Work request: Give every line of all the records below as a JSON list of strings, one string for each line, with blank lines left out.

Given records:
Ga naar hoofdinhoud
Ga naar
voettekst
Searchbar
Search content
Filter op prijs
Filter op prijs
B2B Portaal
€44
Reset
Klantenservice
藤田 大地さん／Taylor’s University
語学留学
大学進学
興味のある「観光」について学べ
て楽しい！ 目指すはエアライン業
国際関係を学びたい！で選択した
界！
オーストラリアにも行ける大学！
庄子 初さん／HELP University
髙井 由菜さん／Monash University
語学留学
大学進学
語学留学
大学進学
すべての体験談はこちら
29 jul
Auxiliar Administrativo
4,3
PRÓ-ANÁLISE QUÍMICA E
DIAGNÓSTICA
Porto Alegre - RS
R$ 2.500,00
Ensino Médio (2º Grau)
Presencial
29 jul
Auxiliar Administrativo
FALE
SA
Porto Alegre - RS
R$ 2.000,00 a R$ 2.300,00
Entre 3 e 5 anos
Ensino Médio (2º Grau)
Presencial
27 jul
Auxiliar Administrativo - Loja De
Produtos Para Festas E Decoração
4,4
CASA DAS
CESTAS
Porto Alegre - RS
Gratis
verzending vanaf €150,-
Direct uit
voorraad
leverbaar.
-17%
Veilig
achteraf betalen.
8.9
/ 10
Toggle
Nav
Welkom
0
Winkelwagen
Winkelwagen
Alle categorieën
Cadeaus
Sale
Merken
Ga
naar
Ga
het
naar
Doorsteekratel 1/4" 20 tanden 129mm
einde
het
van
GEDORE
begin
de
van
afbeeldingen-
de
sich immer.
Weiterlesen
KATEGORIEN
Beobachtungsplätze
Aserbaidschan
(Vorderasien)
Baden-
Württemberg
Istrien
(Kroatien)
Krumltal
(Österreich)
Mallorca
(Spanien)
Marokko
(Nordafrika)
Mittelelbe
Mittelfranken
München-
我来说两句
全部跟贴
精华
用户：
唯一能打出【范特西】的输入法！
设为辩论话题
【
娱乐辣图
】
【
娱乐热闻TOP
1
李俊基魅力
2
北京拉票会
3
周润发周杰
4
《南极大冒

Written solution:
[
  "Ga naar hoofdinhoud",
  "Ga naar",
  "voettekst",
  "Searchbar",
  "Search content",
  "Filter op prijs",
  "Filter op prijs",
  "B2B Portaal",
  "€44",
  "Reset",
  "Klantenservice",
  "藤田 大地さん／Taylor’s University",
  "語学留学",
  "大学進学",
  "興味のある「観光」について学べ",
  "て楽しい！ 目指すはエアライン業",
  "国際関係を学びたい！で選択した",
  "界！",
  "オーストラリアにも行ける大学！",
  "庄子 初さん／HELP University",
  "髙井 由菜さん／Monash University",
  "語学留学",
  "大学進学",
  "語学留学",
  "大学進学",
  "すべての体験談はこちら",
  "29 jul",
  "Auxiliar Administrativo",
  "4,3",
  "PRÓ-ANÁLISE QUÍMICA E",
  "DIAGNÓSTICA",
  "Porto Alegre - RS",
  "R$ 2.500,00",
  "Ensino Médio (2º Grau)",
  "Presencial",
  "29 jul",
  "Auxiliar Administrativo",
  "FALE",
  "SA",
  "Porto Alegre - RS",
  "R$ 2.000,00 a R$ 2.300,00",
  "Entre 3 e 5 anos",
  "Ensino Médio (2º Grau)",
  "Presencial",
  "27 jul",
  "Auxiliar Administrativo - Loja De",
  "Produtos Para Festas E Decoração",
  "4,4",
  "CASA DAS",
  "CESTAS",
  "Porto Alegre - RS",
  "Gratis",
  "verzending vanaf €150,-",
  "Direct uit",
  "voorraad",
  "leverbaar.",
  "-17%",
  "Veilig",
  "achteraf betalen.",
  "8.9",
  "/ 10",
  "Toggle",
  "Nav",
  "Welkom",
  "0",
  "Winkelwagen",
  "Winkelwagen",
  "Alle categorieën",
  "Cadeaus",
  "Sale",
  "Merken",
  "Ga",
  "naar",
  "Ga",
  "het",
  "naar",
  "Doorsteekratel 1/4\" 20 tanden 129mm",
  "einde",
  "het",
  "van",
  "GEDORE",
  "begin",
  "de",
  "van",
  "afbeeldingen-",
  "de",
  "sich immer.",
  "Weiterlesen",
  "KATEGORIEN",
  "Beobachtungsplätze",
  "Aserbaidschan",
  "(Vorderasien)",
  "Baden-",
  "Württemberg",
  "Istrien",
  "(Kroatien)",
  "Krumltal",
  "(Österreich)",
  "Mallorca",
  "(Spanien)",
  "Marokko",
  "(Nordafrika)",
  "Mittelelbe",
  "Mittelfranken",
  "München-",
  "我来说两句",
  "全部跟贴",
  "精华",
  "用户：",
  "唯一能打出【范特西】的输入法！",
  "设为辩论话题",
  "【",
  "娱乐辣图",
  "】",
  "【",
  "娱乐热闻TOP",
  "1",
  "李俊基魅力",
  "2",
  "北京拉票会",
  "3",
  "周润发周杰",
  "4",
  "《南极大冒"
]